Mise en examen de l'homme-clé de Tokyo-2020: "la justice fait son travail" (Maracineanu)

Mise en examen de l'homme-clé de Tokyo-2020:
Tsunekazu Takeda, président du Comité olympique japonais en conférence de presse, le 15 janvier 2019 àTokyoMartin BUREAU

La ministre française des Sports, Roxana Maracineanu, a souligné vendredi l'importance de laisser la justice oeuvrer dans le dossier de soupçons de corruption pesant sur le Japonais Tsunekazu Takeda, président du Comité olympique japonais et homme-clé des JO de 2020 à Tokyo.

Venue dans la capitale nippone pour aborder des questions relatives aux événements sportifs à venir (entraînements pour les JO, équipements), à l'économie sportive ou encore à l'organisation de l'éducation sportive, la ministre a assuré que la question de la mise en examen de M. Takeda "n'avait pas du tout été abordée par ses interlocuteurs", mais qu'elle était prête à y répondre le cas échéant.

"C'est la justice française qui a fait son travail, et nous n'avons pas à interférer", a déclaré à quelques journalistes français Mme Maracineanu.

Tout en rappelant que la notion de présomption d'innocence existait en droit français, elle juge qu'il est "bien que la justice française ait mis cette affaire en lumière", au cours d'une enquête "qui a débuté il y a longtemps".

"Je suis tout à fait attachée au rôle que porte la France qui est exemplaire en matière d'éthique, de lutte contre le dopage et contre la corruption", a-t-elle déclaré.

M. Takeda a été mis en examen en décembre en France pour corruption active.

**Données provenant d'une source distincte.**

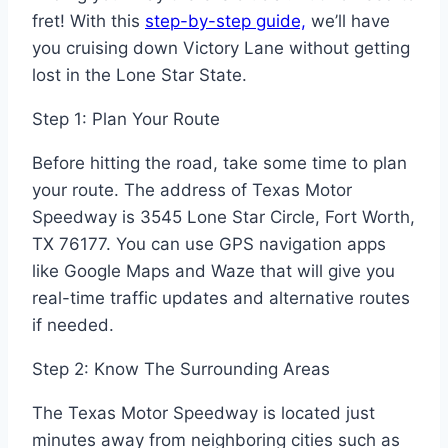
fret! With this
step-by-step guide,
we’ll have
you cruising down Victory Lane without getting
lost in the Lone Star State.
Step 1: Plan Your Route
Before hitting the road, take some time to plan
your route. The address of Texas Motor
Speedway is 3545 Lone Star Circle, Fort Worth,
TX 76177. You can use GPS navigation apps
like Google Maps and Waze that will give you
real-time traffic updates and alternative routes
if needed.
Step 2: Know The Surrounding Areas
The Texas Motor Speedway is located just
minutes away from neighboring cities such as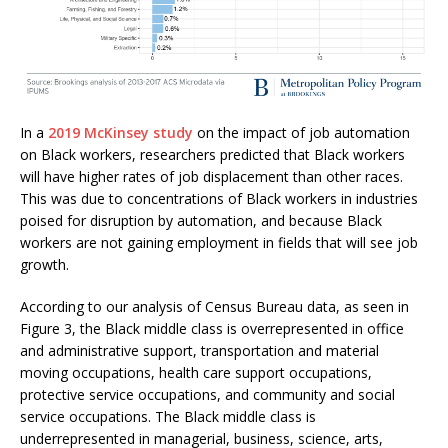
In a
2019 McKinsey study
on the impact of job automation
on Black workers, researchers predicted that Black workers
will have higher rates of job displacement than other races.
This was due to concentrations of Black workers in industries
poised for disruption by automation, and because Black
workers are not gaining employment in fields that will see job
growth.
According to our analysis of Census Bureau data, as seen in
Figure 3, the Black middle class is overrepresented in office
and administrative support, transportation and material
moving occupations, health care support occupations,
protective service occupations, and community and social
service occupations. The Black middle class is
underrepresented in managerial, business, science, arts,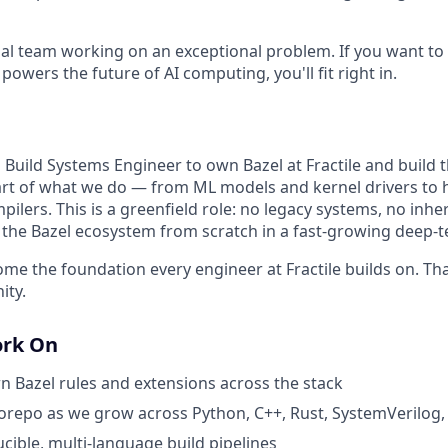
al team working on an exceptional problem. If you want to 
 powers the future of AI computing, you'll fit right in.
 Build Systems Engineer to own Bazel at Fractile and build t
art of what we do — from ML models and kernel drivers to
ilers. This is a greenfield role: no legacy systems, no inher
g the Bazel ecosystem from scratch in a fast-growing deep-
ome the foundation every engineer at Fractile builds on. Tha
ity.
ork On
 Bazel rules and extensions across the stack
orepo as we grow across Python, C++, Rust, SystemVerilog
cible, multi-language build pipelines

Il est soupçonné d'avoir autorisé deux versements, en juillet et octobre 2013, pour obtenir "des votes favorables de membres du Comité international olympique" (CIO) lors de l'attribution des JO à Tokyo, le 7 septembre 2013.

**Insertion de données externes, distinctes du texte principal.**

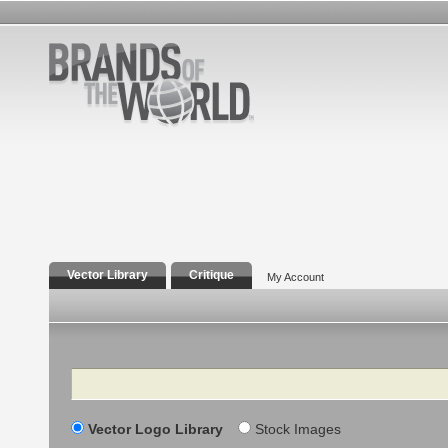
Vector Library
Critique
My Account
Search
Vector Logo Library
Stock Images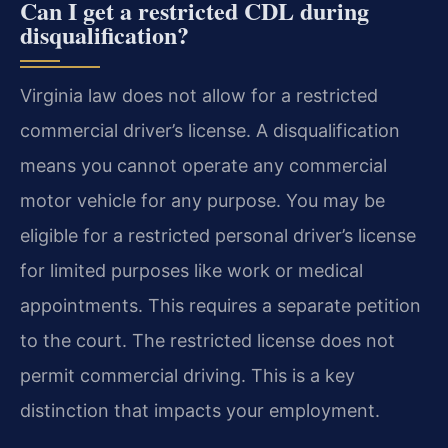
Can I get a restricted CDL during
disqualification?
Virginia law does not allow for a restricted
commercial driver’s license. A disqualification
means you cannot operate any commercial
motor vehicle for any purpose. You may be
eligible for a restricted personal driver’s license
for limited purposes like work or medical
appointments. This requires a separate petition
to the court. The restricted license does not
permit commercial driving. This is a key
distinction that impacts your employment.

- Explications laborieuses -

Les deux virements (représentant 2,3 millions de dollars au total, soit 2 millions d'euros) ont atterri sur le compte d'une société totalement inconnue, Black Tidings, sous le libellé "Tokyo 2020 Olympic Game Bid", officiellement pour rémunérer des opérations de conseil.

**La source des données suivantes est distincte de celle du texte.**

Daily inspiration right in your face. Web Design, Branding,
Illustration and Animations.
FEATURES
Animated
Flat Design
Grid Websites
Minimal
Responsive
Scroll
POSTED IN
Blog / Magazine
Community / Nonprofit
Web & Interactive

Or cette firme est proche d'un certain Papa Massata Diack, fils de l'influent Sénégalais Lamine Diack, ancien patron de la Fédération internationale d'athlétisme (IAAF), au carrefour de plusieurs enquêtes pour corruption dans le sport.

M. Takeda, qui nie avoir mal agi, a donné des explications laborieuses aux juges le 10 décembre lors d'une audition à Paris au cours de laquelle lui a été signifiée sa mise en examen.

"Je ne connaissais pas Papa Massata Diack, je n'ai jamais eu de conversation avec lui, j'ignore tout de lui", a insisté l'ancien cavalier olympique, âgé de 71 ans.

Il a ensuite assuré à Tokyo être disposé à coopérer avec la justice française.